- [Task list]
1) Answer these questions from the text on the Obama trade pact:
(a) What is the name of the free trade agreement the Obama administration is negotiating?
(b) Who directs Public Citizen's Access to Medicines program?
(c) On what day does the "We Can End AIDS" mobilization and march take place?
2) List every person in the text on the Obama trade pact who is named with both a first and a last name.

- [Text shown]
□ □ □

Obama Trade Pact Could Impede ‘AIDS-Free Generation’
Obama Trade Pact Could Impede ‘AIDS-Free Generation’
Rollbacks of Modest Bush-Era Improvements on Access to Medicines Would Empower Big Pharma, Expand Monopolies
WASHINGTON, D.C. – To achieve the “AIDS-free generation” for which President Barack Obama and Secretary of State Hillary Clinton, among others, have called, we must break the monopoly power of drug companies and change the U.S. approach to trade pacts, Public Citizen said today.
The Obama administration is negotiating a multilateral “Trans-Pacific Partnership” (TPP) free trade agreement with countries in Asia and the Americas, intended to expand to the entire Asia-Pacific region. Leaked documents reveal that U.S. demands for the TPP would radically expand pharmaceutical monopoly power, keeping treatment costs high and threatening to impede the common goal of an “AIDS-free generation.”
“An AIDS-free generation is an audacious and wonderful goal,” said Peter Maybarduk, director of Public Citizen’s Access to Medicines program, who is participating in the “We Can End AIDS” mobilization and march on Tuesday during the International AIDS conference here. “But ending AIDS will depend in part on massively scaling up access to treatment. A major obstacle is the monopoly power of the giant pharmaceutical companies, which leads to vastly higher costs than could be achieved through expanded generic competition. Today, U.S. trade policy threatens to undermine U.S. AIDS policy. It is very important that the Obama administration rethink its position on trade and access to medicines.”

□ □ □

- [Dataset content]
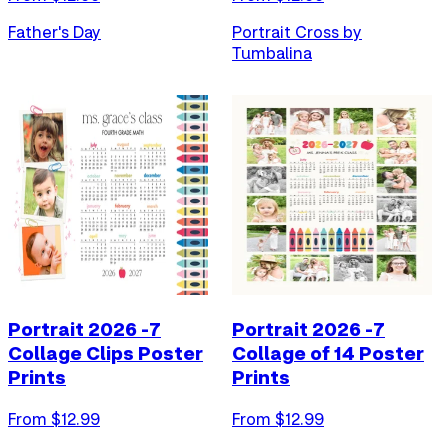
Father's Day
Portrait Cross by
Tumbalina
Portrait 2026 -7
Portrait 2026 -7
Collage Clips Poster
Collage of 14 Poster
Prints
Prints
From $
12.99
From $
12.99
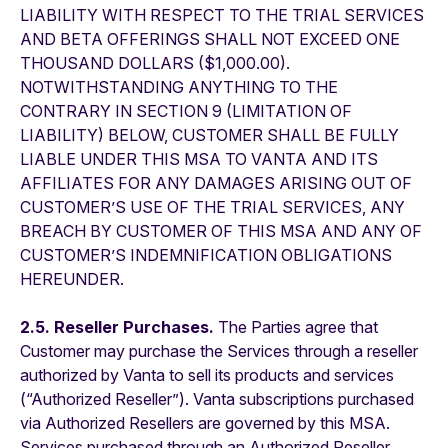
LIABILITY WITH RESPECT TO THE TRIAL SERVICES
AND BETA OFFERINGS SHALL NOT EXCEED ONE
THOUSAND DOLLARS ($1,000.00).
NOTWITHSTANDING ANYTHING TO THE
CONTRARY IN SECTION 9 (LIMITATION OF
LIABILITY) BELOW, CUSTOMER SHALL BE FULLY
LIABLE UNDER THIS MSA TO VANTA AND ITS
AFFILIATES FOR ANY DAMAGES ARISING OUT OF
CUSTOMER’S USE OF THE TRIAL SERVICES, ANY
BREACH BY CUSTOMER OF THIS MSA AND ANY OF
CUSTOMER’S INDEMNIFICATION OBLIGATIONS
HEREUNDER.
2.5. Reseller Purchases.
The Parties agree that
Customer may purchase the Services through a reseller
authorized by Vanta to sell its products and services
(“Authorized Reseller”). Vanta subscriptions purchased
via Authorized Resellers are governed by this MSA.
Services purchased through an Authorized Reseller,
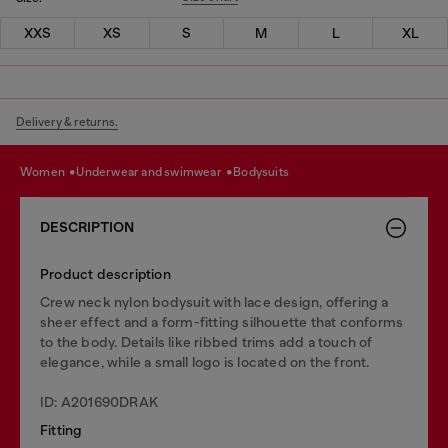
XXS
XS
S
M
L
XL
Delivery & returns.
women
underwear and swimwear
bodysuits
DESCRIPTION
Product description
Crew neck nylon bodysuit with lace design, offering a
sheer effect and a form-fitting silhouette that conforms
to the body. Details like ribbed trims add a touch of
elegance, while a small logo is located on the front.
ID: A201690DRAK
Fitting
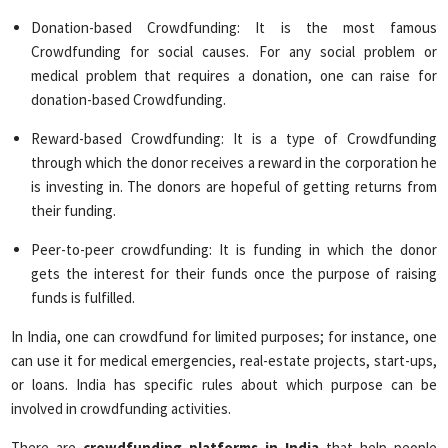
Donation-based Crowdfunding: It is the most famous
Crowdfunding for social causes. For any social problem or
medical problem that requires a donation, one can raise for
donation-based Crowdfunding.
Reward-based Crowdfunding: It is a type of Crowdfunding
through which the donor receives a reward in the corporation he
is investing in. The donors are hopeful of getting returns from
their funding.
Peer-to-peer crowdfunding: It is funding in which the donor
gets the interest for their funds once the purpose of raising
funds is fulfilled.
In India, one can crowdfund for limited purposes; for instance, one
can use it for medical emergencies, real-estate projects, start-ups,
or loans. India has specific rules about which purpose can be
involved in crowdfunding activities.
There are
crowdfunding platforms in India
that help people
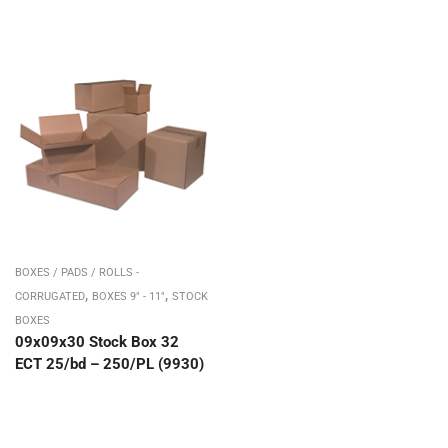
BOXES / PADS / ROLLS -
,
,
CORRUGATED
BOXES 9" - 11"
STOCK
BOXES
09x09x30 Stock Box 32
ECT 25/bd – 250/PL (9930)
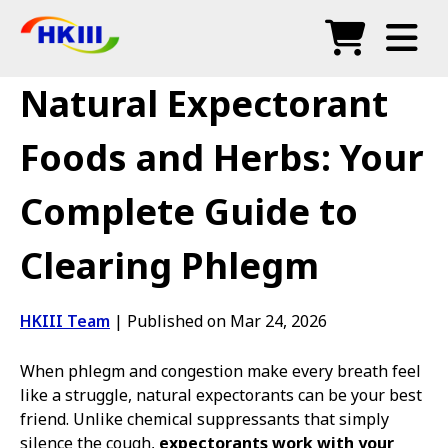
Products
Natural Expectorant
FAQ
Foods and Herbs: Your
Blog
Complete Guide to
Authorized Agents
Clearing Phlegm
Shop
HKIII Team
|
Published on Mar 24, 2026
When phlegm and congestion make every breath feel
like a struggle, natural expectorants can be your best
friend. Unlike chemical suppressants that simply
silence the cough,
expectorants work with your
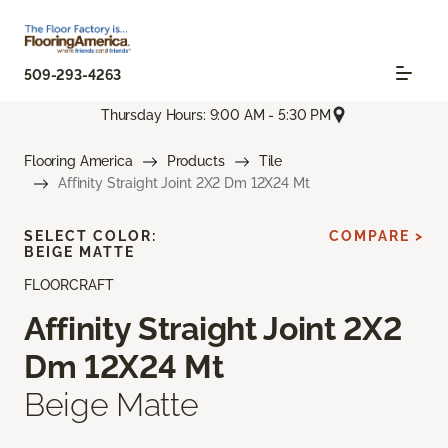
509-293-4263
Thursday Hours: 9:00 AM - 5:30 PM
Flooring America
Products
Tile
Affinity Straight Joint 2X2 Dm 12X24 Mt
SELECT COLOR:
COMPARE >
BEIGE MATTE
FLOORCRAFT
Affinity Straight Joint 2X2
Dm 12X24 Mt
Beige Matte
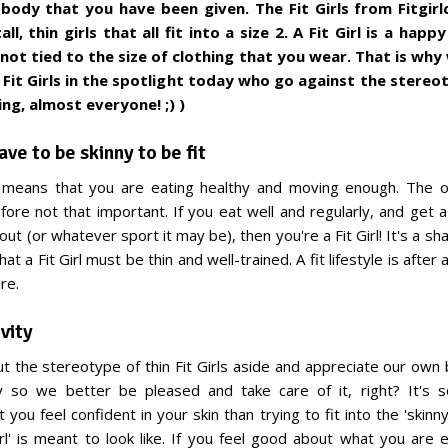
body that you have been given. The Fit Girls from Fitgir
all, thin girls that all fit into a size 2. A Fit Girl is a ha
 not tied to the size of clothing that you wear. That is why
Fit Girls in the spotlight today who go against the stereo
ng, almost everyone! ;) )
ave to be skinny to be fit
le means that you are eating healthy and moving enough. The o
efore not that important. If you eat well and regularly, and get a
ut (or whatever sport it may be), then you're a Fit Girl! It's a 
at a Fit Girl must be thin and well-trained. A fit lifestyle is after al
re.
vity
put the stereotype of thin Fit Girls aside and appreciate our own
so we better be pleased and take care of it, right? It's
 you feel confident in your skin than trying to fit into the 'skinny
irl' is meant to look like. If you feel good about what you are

□ □ □

- [Results for the exercise]
1)
(a) The Trans-Pacific Partnership (TPP)
(b) Peter Maybarduk
(c) Tuesday

2)
- Barack Obama
- Hillary Clinton
- Peter Maybarduk